Die erste Person, die seinen Schnäuzer nicht bemerkt, ist Robert Brownburns Exfrau.
»Es tut mir so leid, ich sollte hier drinnen nicht rauchen«, sagt Marian Brownburn. Als er in der Hütte ankommt, wartet sie bereits im Schlafzimmer auf ihn. Aus dem Nebenraum ertönt der hurrikanartige Staubsauger; unsere Hippie-Putzhilfe Lydia hat weißes Pulver über alle Teppiche gestreut. Weniger schließt die Tür hinter sich und seufzt.
Klein und robust und wunderschön. Mit fast achtzig Jahren strahlt Marian immer noch genauso vor Lebenskraft wie bei ihrem ersten Treffen am Strand.
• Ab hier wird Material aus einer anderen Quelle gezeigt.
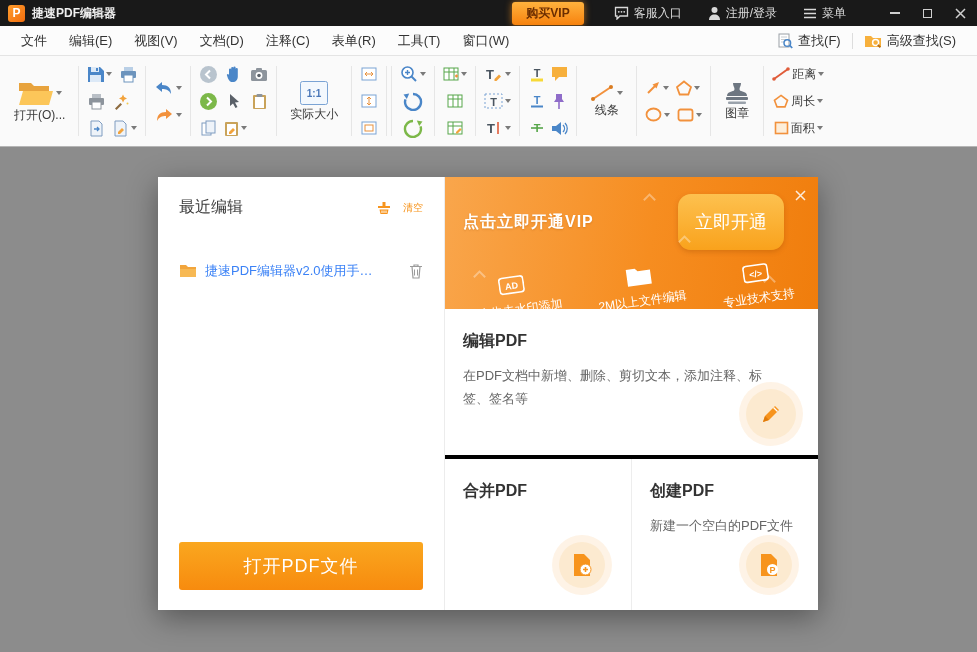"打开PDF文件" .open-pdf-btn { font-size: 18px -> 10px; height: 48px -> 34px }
Ihr Haar – in seiner Erinnerung braun und gelockt und vermutlich dauergewellt – ist mittlerweile zu einem stahlweißen kinnlangen Bob geschnitten, der ihr Gesicht streng einrahmt, als wäre er ein antiker, griechischer Helm. Wenigers Haare hingegen erinnern eher an die Tonsur eines Abtes. Sie trägt einen langen lilafarbenen Poncho oder eine Art Gewand aus Baumwolle und eine Kordel um ihren Hals. Marian lächelt, obwohl ihr Gesicht vom Weinen ganz dunkel und verschmiert ist.
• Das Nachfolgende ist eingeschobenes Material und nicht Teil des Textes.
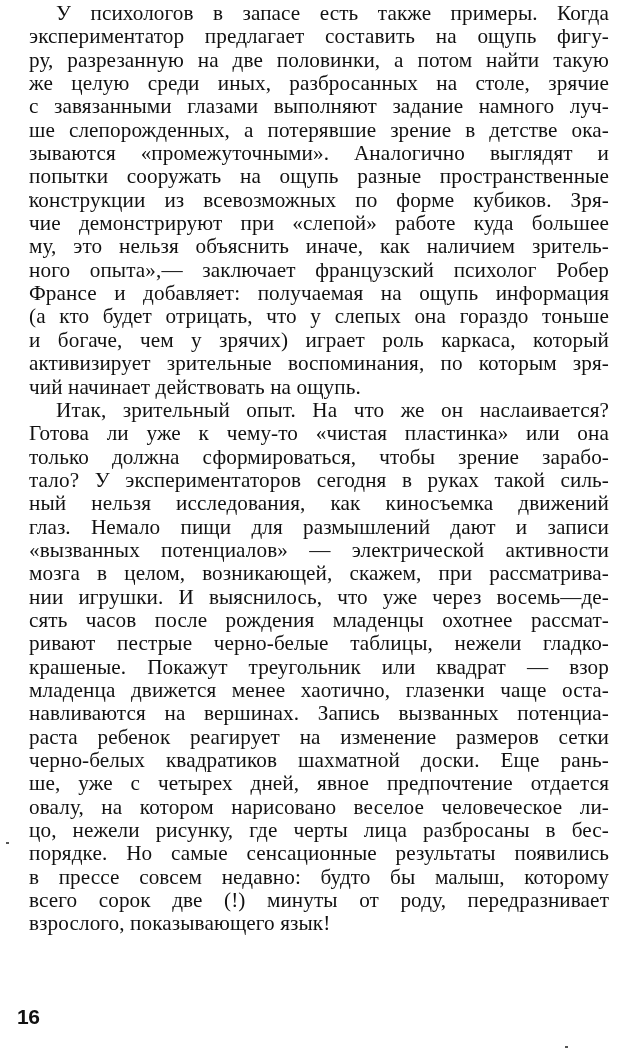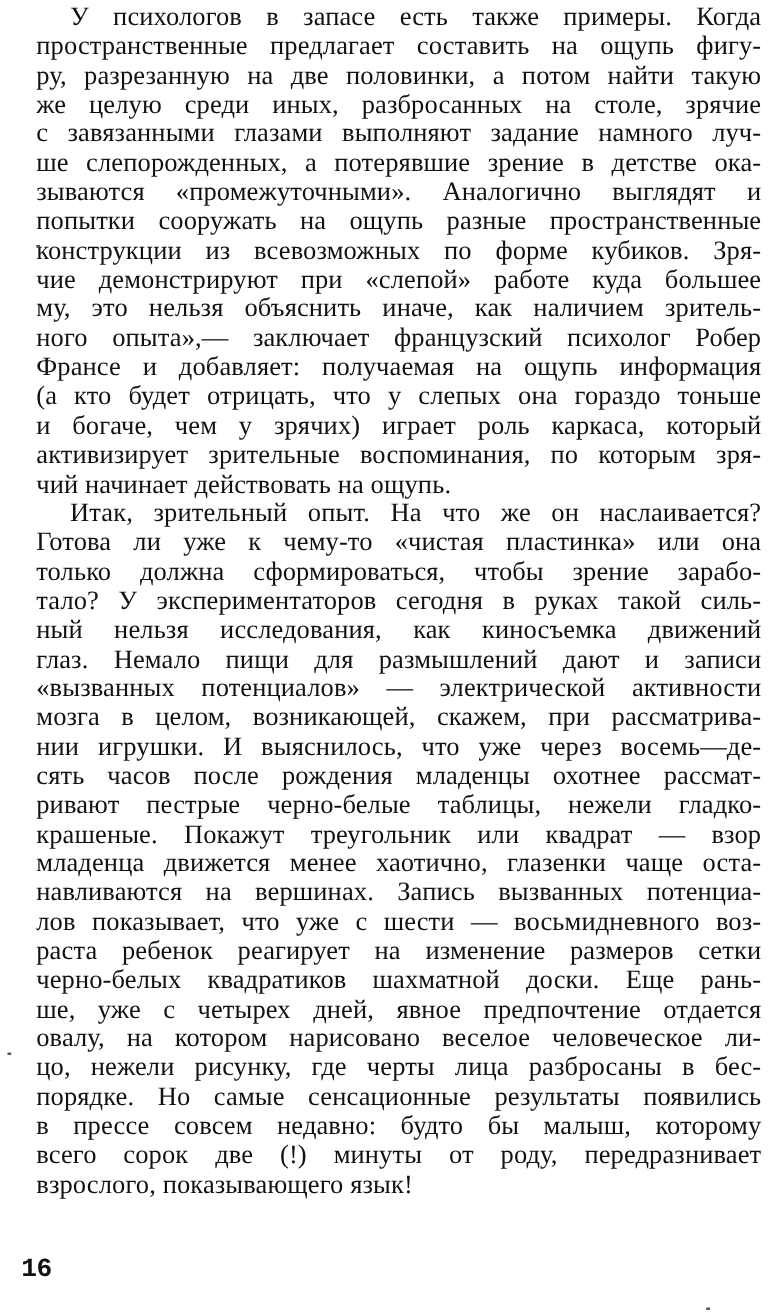"пространственные предлагает составить на" span.line { text: пространственные -> экспериментатор }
»Ich fröne all meinen Lastern«, sagt sie und schmeißt ihre Zigarette aus dem Fenster. Sie hat Mühe zu stehen, die Knochen beider Hüften, die am Tag ihres ersten Treffens so prächtig im Sand lagen, sind mittlerweile durch etwas ersetzt worden, das ebenfalls stahlweiß ist. »Ich habe bloß noch zwei Laster übrig. Das andere ist mein Optimismus. Obwohl, eigentlich ist es das gleiche Laster.« Sie und Weniger umarmen sich.
»Ach, Marian, es ist schrecklich, einfach schrecklich.«
»Du siehst verändert aus, Arthur.«
»Wirklich?«, fragt er und berührt dabei seinen Schnäuzer.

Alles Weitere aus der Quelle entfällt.